+++ MATERIAL SHOWN
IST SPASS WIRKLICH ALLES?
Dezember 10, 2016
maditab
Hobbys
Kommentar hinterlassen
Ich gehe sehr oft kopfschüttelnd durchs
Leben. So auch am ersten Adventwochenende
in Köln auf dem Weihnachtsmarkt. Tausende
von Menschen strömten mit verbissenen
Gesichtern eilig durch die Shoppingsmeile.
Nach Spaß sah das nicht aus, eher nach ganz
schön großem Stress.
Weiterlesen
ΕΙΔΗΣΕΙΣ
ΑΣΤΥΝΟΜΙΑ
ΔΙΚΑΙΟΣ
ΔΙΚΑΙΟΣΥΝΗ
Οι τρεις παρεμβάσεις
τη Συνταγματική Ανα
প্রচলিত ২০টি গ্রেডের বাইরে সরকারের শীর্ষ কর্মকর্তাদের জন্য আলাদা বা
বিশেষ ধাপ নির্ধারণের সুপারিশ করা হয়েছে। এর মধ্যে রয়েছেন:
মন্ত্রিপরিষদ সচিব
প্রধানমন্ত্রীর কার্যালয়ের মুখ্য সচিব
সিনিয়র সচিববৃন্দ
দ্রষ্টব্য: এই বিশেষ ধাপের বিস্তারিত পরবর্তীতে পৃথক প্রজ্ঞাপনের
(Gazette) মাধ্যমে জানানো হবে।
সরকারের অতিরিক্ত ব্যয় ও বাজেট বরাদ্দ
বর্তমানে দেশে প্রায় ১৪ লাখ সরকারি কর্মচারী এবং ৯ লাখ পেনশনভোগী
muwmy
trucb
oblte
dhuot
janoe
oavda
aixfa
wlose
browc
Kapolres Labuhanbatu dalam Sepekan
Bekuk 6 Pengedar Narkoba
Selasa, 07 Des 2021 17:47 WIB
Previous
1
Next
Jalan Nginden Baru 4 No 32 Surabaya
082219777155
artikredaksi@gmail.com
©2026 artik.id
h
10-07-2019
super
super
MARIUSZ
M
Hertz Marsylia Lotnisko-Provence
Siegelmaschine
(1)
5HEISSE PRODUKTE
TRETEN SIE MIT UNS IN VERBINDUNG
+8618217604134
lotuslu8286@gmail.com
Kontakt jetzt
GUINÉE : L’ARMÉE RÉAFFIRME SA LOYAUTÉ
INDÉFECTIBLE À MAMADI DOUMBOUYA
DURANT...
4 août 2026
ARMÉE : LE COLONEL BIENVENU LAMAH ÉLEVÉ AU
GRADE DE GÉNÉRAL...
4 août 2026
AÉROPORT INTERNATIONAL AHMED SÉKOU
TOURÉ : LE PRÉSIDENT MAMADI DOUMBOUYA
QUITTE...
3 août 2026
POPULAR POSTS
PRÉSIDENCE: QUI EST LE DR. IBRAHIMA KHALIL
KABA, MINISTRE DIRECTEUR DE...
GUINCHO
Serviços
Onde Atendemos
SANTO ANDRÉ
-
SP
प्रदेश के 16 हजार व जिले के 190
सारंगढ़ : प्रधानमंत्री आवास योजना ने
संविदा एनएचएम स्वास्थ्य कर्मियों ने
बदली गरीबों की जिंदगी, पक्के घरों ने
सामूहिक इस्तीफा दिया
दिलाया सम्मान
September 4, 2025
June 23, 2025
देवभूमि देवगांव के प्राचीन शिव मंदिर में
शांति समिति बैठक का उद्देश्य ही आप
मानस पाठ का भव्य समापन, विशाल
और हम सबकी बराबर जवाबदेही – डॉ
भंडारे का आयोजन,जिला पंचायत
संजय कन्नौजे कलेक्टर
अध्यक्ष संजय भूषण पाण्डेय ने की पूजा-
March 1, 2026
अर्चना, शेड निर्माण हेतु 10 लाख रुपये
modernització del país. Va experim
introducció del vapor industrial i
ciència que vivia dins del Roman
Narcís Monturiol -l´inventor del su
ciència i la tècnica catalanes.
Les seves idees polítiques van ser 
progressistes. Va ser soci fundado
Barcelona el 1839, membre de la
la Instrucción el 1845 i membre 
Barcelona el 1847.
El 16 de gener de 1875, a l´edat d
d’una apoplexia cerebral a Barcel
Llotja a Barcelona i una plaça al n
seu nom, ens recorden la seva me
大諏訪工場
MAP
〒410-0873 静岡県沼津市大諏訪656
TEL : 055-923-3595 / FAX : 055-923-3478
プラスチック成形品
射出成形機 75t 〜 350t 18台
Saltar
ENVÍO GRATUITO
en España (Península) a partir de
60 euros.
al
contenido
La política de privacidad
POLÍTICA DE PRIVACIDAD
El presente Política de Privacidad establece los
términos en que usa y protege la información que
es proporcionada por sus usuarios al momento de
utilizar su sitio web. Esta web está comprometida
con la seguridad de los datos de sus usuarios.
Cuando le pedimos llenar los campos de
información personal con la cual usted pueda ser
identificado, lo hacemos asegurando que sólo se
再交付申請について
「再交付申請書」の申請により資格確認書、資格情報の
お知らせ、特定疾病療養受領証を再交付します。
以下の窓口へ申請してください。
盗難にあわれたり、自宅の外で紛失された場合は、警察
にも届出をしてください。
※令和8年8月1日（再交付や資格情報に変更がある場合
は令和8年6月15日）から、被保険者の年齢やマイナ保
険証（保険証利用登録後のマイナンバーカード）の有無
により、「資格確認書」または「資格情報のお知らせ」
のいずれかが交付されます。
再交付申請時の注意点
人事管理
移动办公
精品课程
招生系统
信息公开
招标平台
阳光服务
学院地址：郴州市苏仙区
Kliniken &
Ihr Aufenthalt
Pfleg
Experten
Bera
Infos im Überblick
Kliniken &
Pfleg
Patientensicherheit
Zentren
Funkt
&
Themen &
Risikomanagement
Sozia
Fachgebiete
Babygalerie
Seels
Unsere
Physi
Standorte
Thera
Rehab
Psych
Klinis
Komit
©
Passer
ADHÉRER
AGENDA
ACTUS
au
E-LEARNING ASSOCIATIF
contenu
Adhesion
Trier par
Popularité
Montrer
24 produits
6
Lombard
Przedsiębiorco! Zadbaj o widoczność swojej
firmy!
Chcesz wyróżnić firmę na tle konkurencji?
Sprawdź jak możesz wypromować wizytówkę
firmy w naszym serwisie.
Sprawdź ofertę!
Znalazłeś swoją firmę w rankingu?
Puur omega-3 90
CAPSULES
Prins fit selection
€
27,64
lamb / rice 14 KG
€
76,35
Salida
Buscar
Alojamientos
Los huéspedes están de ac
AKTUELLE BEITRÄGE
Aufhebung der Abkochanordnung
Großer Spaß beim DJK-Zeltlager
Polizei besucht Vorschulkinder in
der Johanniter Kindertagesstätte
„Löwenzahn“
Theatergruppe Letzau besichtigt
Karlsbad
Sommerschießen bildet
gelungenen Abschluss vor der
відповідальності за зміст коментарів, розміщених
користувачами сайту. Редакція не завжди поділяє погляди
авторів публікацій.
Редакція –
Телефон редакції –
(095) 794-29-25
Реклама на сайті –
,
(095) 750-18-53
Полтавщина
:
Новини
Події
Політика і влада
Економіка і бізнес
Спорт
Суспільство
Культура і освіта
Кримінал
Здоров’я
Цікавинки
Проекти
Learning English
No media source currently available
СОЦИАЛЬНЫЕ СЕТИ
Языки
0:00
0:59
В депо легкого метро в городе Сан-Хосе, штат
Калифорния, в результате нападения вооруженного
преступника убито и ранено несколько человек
++++++
-- YOUR ASSIGNMENT --
Your answer must be an exact copy of all the entries.

-- SOLVED PROBLEM --
IST SPASS WIRKLICH ALLES?
Dezember 10, 2016
maditab
Hobbys
Kommentar hinterlassen
Ich gehe sehr oft kopfschüttelnd durchs
Leben. So auch am ersten Adventwochenende
in Köln auf dem Weihnachtsmarkt. Tausende
von Menschen strömten mit verbissenen
Gesichtern eilig durch die Shoppingsmeile.
Nach Spaß sah das nicht aus, eher nach ganz
schön großem Stress.
Weiterlesen
ΕΙΔΗΣΕΙΣ
ΑΣΤΥΝΟΜΙΑ
ΔΙΚΑΙΟΣ
ΔΙΚΑΙΟΣΥΝΗ
Οι τρεις παρεμβάσεις
τη Συνταγματική Ανα
প্রচলিত ২০টি গ্রেডের বাইরে সরকারের শীর্ষ কর্মকর্তাদের জন্য আলাদা বা
বিশেষ ধাপ নির্ধারণের সুপারিশ করা হয়েছে। এর মধ্যে রয়েছেন:
মন্ত্রিপরিষদ সচিব
প্রধানমন্ত্রীর কার্যালয়ের মুখ্য সচিব
সিনিয়র সচিববৃন্দ
দ্রষ্টব্য: এই বিশেষ ধাপের বিস্তারিত পরবর্তীতে পৃথক প্রজ্ঞাপনের
(Gazette) মাধ্যমে জানানো হবে।
সরকারের অতিরিক্ত ব্যয় ও বাজেট বরাদ্দ
বর্তমানে দেশে প্রায় ১৪ লাখ সরকারি কর্মচারী এবং ৯ লাখ পেনশনভোগী
muwmy
trucb
oblte
dhuot
janoe
oavda
aixfa
wlose
browc
Kapolres Labuhanbatu dalam Sepekan
Bekuk 6 Pengedar Narkoba
Selasa, 07 Des 2021 17:47 WIB
Previous
1
Next
Jalan Nginden Baru 4 No 32 Surabaya
082219777155
artikredaksi@gmail.com
©2026 artik.id
h
10-07-2019
super
super
MARIUSZ
M
Hertz Marsylia Lotnisko-Provence
Siegelmaschine
(1)
5HEISSE PRODUKTE
TRETEN SIE MIT UNS IN VERBINDUNG
+8618217604134
lotuslu8286@gmail.com
Kontakt jetzt
GUINÉE : L’ARMÉE RÉAFFIRME SA LOYAUTÉ
INDÉFECTIBLE À MAMADI DOUMBOUYA
DURANT...
4 août 2026
ARMÉE : LE COLONEL BIENVENU LAMAH ÉLEVÉ AU
GRADE DE GÉNÉRAL...
4 août 2026
AÉROPORT INTERNATIONAL AHMED SÉKOU
TOURÉ : LE PRÉSIDENT MAMADI DOUMBOUYA
QUITTE...
3 août 2026
POPULAR POSTS
PRÉSIDENCE: QUI EST LE DR. IBRAHIMA KHALIL
KABA, MINISTRE DIRECTEUR DE...
GUINCHO
Serviços
Onde Atendemos
SANTO ANDRÉ
-
SP
प्रदेश के 16 हजार व जिले के 190
सारंगढ़ : प्रधानमंत्री आवास योजना ने
संविदा एनएचएम स्वास्थ्य कर्मियों ने
बदली गरीबों की जिंदगी, पक्के घरों ने
सामूहिक इस्तीफा दिया
दिलाया सम्मान
September 4, 2025
June 23, 2025
देवभूमि देवगांव के प्राचीन शिव मंदिर में
शांति समिति बैठक का उद्देश्य ही आप
मानस पाठ का भव्य समापन, विशाल
और हम सबकी बराबर जवाबदेही – डॉ
भंडारे का आयोजन,जिला पंचायत
संजय कन्नौजे कलेक्टर
अध्यक्ष संजय भूषण पाण्डेय ने की पूजा-
March 1, 2026
अर्चना, शेड निर्माण हेतु 10 लाख रुपये
modernització del país. Va experim
introducció del vapor industrial i
ciència que vivia dins del Roman
Narcís Monturiol -l´inventor del su
ciència i la tècnica catalanes.
Les seves idees polítiques van ser 
progressistes. Va ser soci fundado
Barcelona el 1839, membre de la
la Instrucción el 1845 i membre 
Barcelona el 1847.
El 16 de gener de 1875, a l´edat d
d’una apoplexia cerebral a Barcel
Llotja a Barcelona i una plaça al n
seu nom, ens recorden la seva me
大諏訪工場
MAP
〒410-0873 静岡県沼津市大諏訪656
TEL : 055-923-3595 / FAX : 055-923-3478
プラスチック成形品
射出成形機 75t 〜 350t 18台
Saltar
ENVÍO GRATUITO
en España (Península) a partir de
60 euros.
al
contenido
La política de privacidad
POLÍTICA DE PRIVACIDAD
El presente Política de Privacidad establece los
términos en que usa y protege la información que
es proporcionada por sus usuarios al momento de
utilizar su sitio web. Esta web está comprometida
con la seguridad de los datos de sus usuarios.
Cuando le pedimos llenar los campos de
información personal con la cual usted pueda ser
identificado, lo hacemos asegurando que sólo se
再交付申請について
「再交付申請書」の申請により資格確認書、資格情報の
お知らせ、特定疾病療養受領証を再交付します。
以下の窓口へ申請してください。
盗難にあわれたり、自宅の外で紛失された場合は、警察
にも届出をしてください。
※令和8年8月1日（再交付や資格情報に変更がある場合
は令和8年6月15日）から、被保険者の年齢やマイナ保
険証（保険証利用登録後のマイナンバーカード）の有無
により、「資格確認書」または「資格情報のお知らせ」
のいずれかが交付されます。
再交付申請時の注意点
人事管理
移动办公
精品课程
招生系统
信息公开
招标平台
阳光服务
学院地址：郴州市苏仙区
Kliniken &
Ihr Aufenthalt
Pfleg
Experten
Bera
Infos im Überblick
Kliniken &
Pfleg
Patientensicherheit
Zentren
Funkt
&
Themen &
Risikomanagement
Sozia
Fachgebiete
Babygalerie
Seels
Unsere
Physi
Standorte
Thera
Rehab
Psych
Klinis
Komit
©
Passer
ADHÉRER
AGENDA
ACTUS
au
E-LEARNING ASSOCIATIF
contenu
Adhesion
Trier par
Popularité
Montrer
24 produits
6
Lombard
Przedsiębiorco! Zadbaj o widoczność swojej
firmy!
Chcesz wyróżnić firmę na tle konkurencji?
Sprawdź jak możesz wypromować wizytówkę
firmy w naszym serwisie.
Sprawdź ofertę!
Znalazłeś swoją firmę w rankingu?
Puur omega-3 90
CAPSULES
Prins fit selection
€
27,64
lamb / rice 14 KG
€
76,35
Salida
Buscar
Alojamientos
Los huéspedes están de ac
AKTUELLE BEITRÄGE
Aufhebung der Abkochanordnung
Großer Spaß beim DJK-Zeltlager
Polizei besucht Vorschulkinder in
der Johanniter Kindertagesstätte
„Löwenzahn“
Theatergruppe Letzau besichtigt
Karlsbad
Sommerschießen bildet
gelungenen Abschluss vor der
відповідальності за зміст коментарів, розміщених
користувачами сайту. Редакція не завжди поділяє погляди
авторів публікацій.
Редакція –
Телефон редакції –
(095) 794-29-25
Реклама на сайті –
,
(095) 750-18-53
Полтавщина
:
Новини
Події
Політика і влада
Економіка і бізнес
Спорт
Суспільство
Культура і освіта
Кримінал
Здоров’я
Цікавинки
Проекти
Learning English
No media source currently available
СОЦИАЛЬНЫЕ СЕТИ
Языки
0:00
0:59
В депо легкого метро в городе Сан-Хосе, штат
Калифорния, в результате нападения вооруженного
преступника убито и ранено несколько человек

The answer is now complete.